■ **What you have to do**: Would you restate every entry below word for word? Leave out the pictures.

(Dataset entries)
= = = = = = =
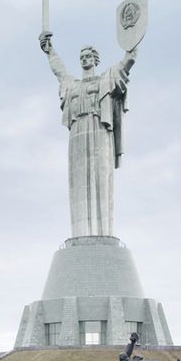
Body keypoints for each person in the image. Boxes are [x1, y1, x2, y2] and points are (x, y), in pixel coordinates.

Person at [39, 31, 136, 237]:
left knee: (101, 180)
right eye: (82, 57)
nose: (84, 59)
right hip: (78, 136)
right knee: (79, 185)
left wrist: (133, 42)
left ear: (95, 60)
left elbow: (127, 63)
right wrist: (49, 51)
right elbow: (59, 71)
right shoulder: (72, 85)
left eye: (88, 56)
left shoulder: (106, 79)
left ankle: (103, 233)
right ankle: (81, 234)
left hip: (100, 132)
= = = = = = =
■ **Reply to the exercise**:
Body keypoints for each person in the image. Boxes are [x1, y1, x2, y2] and points are (x, y), in pixel coordinates.

Person at [39, 31, 136, 237]:
left knee: (101, 180)
right eye: (82, 57)
nose: (84, 59)
right hip: (78, 136)
right knee: (79, 185)
left wrist: (133, 42)
left ear: (95, 60)
left elbow: (127, 63)
right wrist: (49, 51)
right elbow: (59, 71)
right shoulder: (72, 85)
left eye: (88, 56)
left shoulder: (106, 79)
left ankle: (103, 233)
right ankle: (81, 234)
left hip: (100, 132)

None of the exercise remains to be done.